**About this task**
Could you output the whole listing exactly as it stands, minus any images?

--------------------

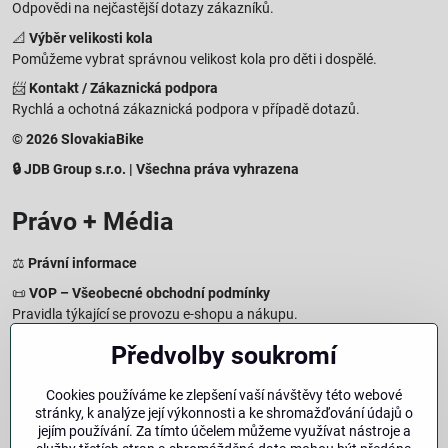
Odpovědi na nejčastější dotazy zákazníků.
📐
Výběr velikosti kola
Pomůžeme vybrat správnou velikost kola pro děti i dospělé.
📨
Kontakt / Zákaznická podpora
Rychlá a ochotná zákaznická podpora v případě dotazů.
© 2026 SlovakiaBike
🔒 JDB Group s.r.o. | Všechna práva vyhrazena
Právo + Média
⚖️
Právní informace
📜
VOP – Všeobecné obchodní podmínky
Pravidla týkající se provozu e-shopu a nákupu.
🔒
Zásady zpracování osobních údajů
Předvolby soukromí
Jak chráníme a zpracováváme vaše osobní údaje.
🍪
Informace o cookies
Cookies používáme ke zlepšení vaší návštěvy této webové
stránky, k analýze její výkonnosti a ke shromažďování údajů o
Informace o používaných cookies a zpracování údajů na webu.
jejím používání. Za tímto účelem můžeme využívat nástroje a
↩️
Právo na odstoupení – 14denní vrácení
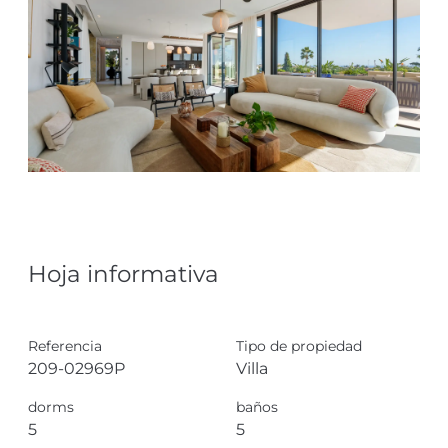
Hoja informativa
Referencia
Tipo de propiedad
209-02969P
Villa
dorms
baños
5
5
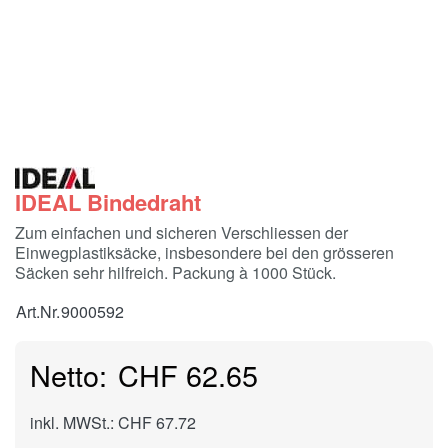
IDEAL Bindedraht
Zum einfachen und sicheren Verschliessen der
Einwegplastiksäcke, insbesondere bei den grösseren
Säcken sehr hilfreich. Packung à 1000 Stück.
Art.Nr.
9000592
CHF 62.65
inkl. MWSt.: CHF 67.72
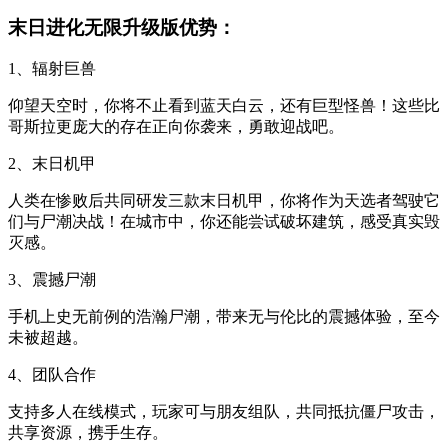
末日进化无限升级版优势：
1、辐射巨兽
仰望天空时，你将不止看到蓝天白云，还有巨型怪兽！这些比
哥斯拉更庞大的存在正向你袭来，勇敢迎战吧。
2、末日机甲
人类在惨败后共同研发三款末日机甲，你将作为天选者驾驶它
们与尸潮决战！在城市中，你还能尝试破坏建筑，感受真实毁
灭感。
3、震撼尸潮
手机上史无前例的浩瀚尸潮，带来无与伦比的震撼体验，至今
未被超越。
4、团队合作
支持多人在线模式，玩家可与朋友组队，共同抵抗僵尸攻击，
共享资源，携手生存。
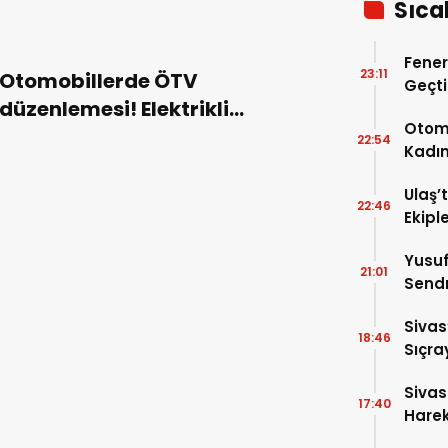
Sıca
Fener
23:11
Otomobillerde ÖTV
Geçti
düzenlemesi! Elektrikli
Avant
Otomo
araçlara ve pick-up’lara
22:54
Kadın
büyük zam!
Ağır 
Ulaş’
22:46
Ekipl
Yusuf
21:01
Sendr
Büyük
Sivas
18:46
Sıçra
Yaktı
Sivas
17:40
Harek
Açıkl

--------------------

**Answer space**
Odpovědi na nejčastější dotazy zákazníků.
📐
Výběr velikosti kola
Pomůžeme vybrat správnou velikost kola pro děti i dospělé.
📨
Kontakt / Zákaznická podpora
Rychlá a ochotná zákaznická podpora v případě dotazů.
© 2026 SlovakiaBike
🔒 JDB Group s.r.o. | Všechna práva vyhrazena
Právo + Média
⚖️
Právní informace
📜
VOP – Všeobecné obchodní podmínky
Pravidla týkající se provozu e-shopu a nákupu.
🔒
Zásady zpracování osobních údajů
Předvolby soukromí
Jak chráníme a zpracováváme vaše osobní údaje.
🍪
Informace o cookies
Cookies používáme ke zlepšení vaší návštěvy této webové
stránky, k analýze její výkonnosti a ke shromažďování údajů o
Informace o používaných cookies a zpracování údajů na webu.
jejím používání. Za tímto účelem můžeme využívat nástroje a
↩️
Právo na odstoupení – 14denní vrácení
Hoja informativa
Referencia
Tipo de propiedad
209-02969P
Villa
dorms
baños
5
5
IDEAL Bindedraht
Zum einfachen und sicheren Verschliessen der
Einwegplastiksäcke, insbesondere bei den grösseren
Säcken sehr hilfreich. Packung à 1000 Stück.
Art.Nr.
9000592
CHF 62.65
inkl. MWSt.: CHF 67.72
末日进化无限升级版优势：
1、辐射巨兽
仰望天空时，你将不止看到蓝天白云，还有巨型怪兽！这些比
哥斯拉更庞大的存在正向你袭来，勇敢迎战吧。
2、末日机甲
人类在惨败后共同研发三款末日机甲，你将作为天选者驾驶它
们与尸潮决战！在城市中，你还能尝试破坏建筑，感受真实毁
灭感。
3、震撼尸潮
手机上史无前例的浩瀚尸潮，带来无与伦比的震撼体验，至今
未被超越。
4、团队合作
支持多人在线模式，玩家可与朋友组队，共同抵抗僵尸攻击，
共享资源，携手生存。
Sıca
Fener
23:11
Otomobillerde ÖTV
Geçti
düzenlemesi! Elektrikli
Avant
Otomo
araçlara ve pick-up’lara
22:54
Kadın
büyük zam!
Ağır 
Ulaş’
22:46
Ekipl
Yusuf
21:01
Sendr
Büyük
Sivas
18:46
Sıçra
Yaktı
Sivas
17:40
Harek
Açıkl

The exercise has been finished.